Dennoch bringt es wenig, die heidnische Welt heute zu loben, so lange, nachdem sie tief unter einem Berg von Hokuspokus und geistlosen Schmeicheleien begraben wurde (auch wenn ich mir wünschte, wir hätten einige wenige ihrer umweltfreundlichen Konzepte beibehalten; schließlich kann wohl niemand leugnen, dass der Heilige Hain für unsere Atmosphäre weit besser war als eine altmodische viktorianische Kirche mit maroden Sanitäranlagen). Wir können nicht zurück, weder in die heidnische noch in sonst irgendeine andere frühere Welt; die Vergangenheit ist vorbei.

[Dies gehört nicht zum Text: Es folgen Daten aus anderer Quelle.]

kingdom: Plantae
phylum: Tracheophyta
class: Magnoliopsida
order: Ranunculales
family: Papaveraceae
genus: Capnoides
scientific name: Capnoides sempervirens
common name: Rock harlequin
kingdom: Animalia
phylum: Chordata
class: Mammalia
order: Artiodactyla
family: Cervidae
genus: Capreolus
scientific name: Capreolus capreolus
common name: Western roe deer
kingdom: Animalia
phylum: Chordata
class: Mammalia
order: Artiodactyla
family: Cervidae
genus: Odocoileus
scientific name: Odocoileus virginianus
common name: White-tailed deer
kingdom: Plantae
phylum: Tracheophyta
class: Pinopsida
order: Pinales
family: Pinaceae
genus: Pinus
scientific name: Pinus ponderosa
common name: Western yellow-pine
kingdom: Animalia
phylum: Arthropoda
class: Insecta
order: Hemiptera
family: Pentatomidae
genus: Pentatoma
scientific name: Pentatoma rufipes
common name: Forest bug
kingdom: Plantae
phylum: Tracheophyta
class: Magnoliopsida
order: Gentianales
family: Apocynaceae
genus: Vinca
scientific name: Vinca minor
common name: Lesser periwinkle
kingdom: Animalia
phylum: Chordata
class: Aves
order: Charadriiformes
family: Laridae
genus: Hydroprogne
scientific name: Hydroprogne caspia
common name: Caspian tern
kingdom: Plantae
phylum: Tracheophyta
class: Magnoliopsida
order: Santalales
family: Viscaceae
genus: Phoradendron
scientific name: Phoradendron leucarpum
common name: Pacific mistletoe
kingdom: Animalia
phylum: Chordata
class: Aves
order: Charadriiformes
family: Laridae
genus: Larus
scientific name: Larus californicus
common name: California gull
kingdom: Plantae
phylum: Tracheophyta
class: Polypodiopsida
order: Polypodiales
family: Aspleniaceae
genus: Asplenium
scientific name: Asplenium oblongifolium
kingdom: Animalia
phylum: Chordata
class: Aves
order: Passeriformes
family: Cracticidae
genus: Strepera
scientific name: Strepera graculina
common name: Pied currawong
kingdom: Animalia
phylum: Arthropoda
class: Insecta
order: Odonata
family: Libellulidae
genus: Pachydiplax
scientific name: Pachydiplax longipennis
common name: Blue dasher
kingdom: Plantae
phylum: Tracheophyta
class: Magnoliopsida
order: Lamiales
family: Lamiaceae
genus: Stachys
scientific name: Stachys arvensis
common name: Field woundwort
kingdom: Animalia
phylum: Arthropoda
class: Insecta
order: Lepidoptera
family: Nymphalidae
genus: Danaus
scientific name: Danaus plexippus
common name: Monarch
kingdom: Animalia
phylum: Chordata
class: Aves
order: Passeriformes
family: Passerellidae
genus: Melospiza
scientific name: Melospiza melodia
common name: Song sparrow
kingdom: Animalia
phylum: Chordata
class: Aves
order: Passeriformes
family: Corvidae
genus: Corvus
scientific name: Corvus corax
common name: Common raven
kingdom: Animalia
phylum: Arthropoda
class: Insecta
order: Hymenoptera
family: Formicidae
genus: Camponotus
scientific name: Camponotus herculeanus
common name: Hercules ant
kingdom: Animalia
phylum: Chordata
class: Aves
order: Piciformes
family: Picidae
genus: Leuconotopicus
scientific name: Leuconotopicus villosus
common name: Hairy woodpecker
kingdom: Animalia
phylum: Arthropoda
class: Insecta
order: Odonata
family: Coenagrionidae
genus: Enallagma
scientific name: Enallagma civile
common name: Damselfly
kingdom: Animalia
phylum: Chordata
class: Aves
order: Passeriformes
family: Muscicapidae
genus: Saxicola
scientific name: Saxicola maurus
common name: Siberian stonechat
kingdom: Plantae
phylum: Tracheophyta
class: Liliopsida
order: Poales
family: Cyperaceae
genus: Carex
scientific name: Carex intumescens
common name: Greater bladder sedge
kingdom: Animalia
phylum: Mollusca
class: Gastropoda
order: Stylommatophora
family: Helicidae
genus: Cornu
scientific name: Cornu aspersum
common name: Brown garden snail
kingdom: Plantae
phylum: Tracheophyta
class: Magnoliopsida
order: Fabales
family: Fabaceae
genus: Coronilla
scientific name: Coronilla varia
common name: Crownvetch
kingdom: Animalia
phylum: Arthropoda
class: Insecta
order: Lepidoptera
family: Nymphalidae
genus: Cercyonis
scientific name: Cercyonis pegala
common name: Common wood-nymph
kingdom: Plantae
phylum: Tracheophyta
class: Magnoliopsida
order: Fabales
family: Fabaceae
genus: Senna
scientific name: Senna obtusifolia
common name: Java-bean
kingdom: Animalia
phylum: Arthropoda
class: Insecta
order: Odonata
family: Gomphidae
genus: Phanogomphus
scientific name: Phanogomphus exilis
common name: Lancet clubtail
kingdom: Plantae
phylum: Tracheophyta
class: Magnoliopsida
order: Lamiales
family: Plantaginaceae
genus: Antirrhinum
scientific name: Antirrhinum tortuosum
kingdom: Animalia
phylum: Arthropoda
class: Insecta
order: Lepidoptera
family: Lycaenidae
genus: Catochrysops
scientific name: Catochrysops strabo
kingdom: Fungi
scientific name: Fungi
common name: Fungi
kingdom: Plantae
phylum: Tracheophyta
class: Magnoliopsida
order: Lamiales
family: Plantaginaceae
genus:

Trotzdem mag es nützlich sein, darauf hinzuweisen, dass eine westliche Welt – statt in ihrem kolonialen Amoklauf jede Kultur zu bekehren, wie es das Christentum tat, oder in geradezu kindischer Manier ganze Wälder und Ozeane zu vernichten, wie es der Mammon macht – dass also eine westliche Welt, die ein wenig heidnischer geblieben wäre, ein Ort sein könnte, an dem es sich besser leben ließe – und die einen auf den Tod in der klassischen Manier der Ars Moriendi vorbereitete, einer Kunst, die meine kleine Meditation nachzuahmen strebt. Sich nicht mit Versprechungen auf Unsterblichkeit darauf vorzubereiten, auch nicht mit Glanz und Gloria aufgeblasener Wichtigtuer, sondern so, wie Walt Whitman es beschrieb:

Nun zu dir, Tod, und dir,

bittere Umarmung der Sterblichkeit,

es ist müßig zu versuchen,

mich in Angst zu versetzen.

Zu seinem Werk schreitet der

Geburtshelfer ohne Wimpernzucken,

Ich sehe die Ältestenhand drücken

empfangen stützen,

Ich ruhe an den Schwellen

wunderbarer elastischer Türen

Und achte auf den Auslass,

achte auf Erleichterung und Entweichen.

Nun zu dir, Leichnam, ich denke,

du bist guter Dünger,

aber das beleidigt mich nicht,

Ich rieche die weißen Rosen,

süßduftend und wachsend …2

 

 

Der Jakscha fragte: »Wer begleitet den Menschen in den Tod?« Judhischthira antwortete: »Dharma allein begleitet die Seele auf ihrer einsamen Reise nach dem Tod.«

Mahabharata

 

 

Ich erinnere mich an die Verblüffung, die ich empfand, als ich zum ersten Mal miterlebte, wie jemand starb. Der Mann lag vor The Maple Leaf, einem Pub, auf dem Boden, Blut strömte aus einer Wunde am Hals: Jemand hatte ihm im verregneten Schatten aufgelauert und ihn erstochen, kurz zuvor, eine Minute oder so, ehe ich am Ende eines alkoholschweren, leicht desperaten Abends durch die Tür nach draußen taumelte; und jetzt, während wir – zwei, drei (einander Fremde) – uns über ihn beugten und ihm neugierig ins Gesicht starrten, starb er auf eine Weise, die geradezu willentlich falsch wirkte. Tausendmal hatte ich in Filmen den geschauspielerten Tod gesehen, Tode der traditionellen Kriegsschreie gellenden und vom Pferd stürzenden Indianer, um gar nicht erst von den Toden der erotisierten Art zu reden, wenn etwa die doch eher züchtige fotogene Blondine anmutig zu Boden sinkt während der Killer ihren hübschen schlanken Hals loslässt oder auch die angeblich realistischeren, im Grunde aber nur sensationslüsternen Tode der 1970er-Welle, die uns fotogene Leute in Zeitlupe zeigte, wie sie à la Bonnie and Clyde in tausend Stücke zerschossen wurden; das hier dagegen passte so überhaupt nicht zu dem solcherart überlieferten Wissen. Seither habe ich weitere Tode gesehen (am stärksten betroffen machte mich jener nach einem tödlichen Autounglück auf einer einspurigen Brücke im ländlichen Northamptonshire, bei dem ein junger Mann ins Grau glitt, während ich mich fragte, was ich ihm sagen oder wie ich ihm Trost spenden konnte) und begriffen, dass die meisten Tode, selbst die infolge von Gewalteinwirkung, weniger dramatisch, weniger markant, gleichsam weniger eindeutig ereignisreich sind als jene, die auf der großen Leinwand gezeigt werden. Was ich bislang darüber weiß, legt eher nahe, dass das Sterben meist unbedeutender vonstattengeht, als ich angenommen habe, ein Übergang vom Jetzt zum Gleich, das Treppenfenster offen, irgendwer im Park ruft nach einem Kind, einem Hund, am Haupttor der Ahorn buttriggelb, ein Hartriegel riskiert eine Rotvariante, an die niemand denkt, während ein Leben in die Herbstluft versickert, in den Meereswind, den Regenschauer und zugleich ins gewöhnliche Tagesgeschehen, ein kleines Drama, das seinen Lauf nimmt, »indessen irgendwower am Futtern ist oder öffnet grad wo ein Fenster oder schlendert gelangweilt wohin«3, wie W. H. Auden es lakonisch formulierte.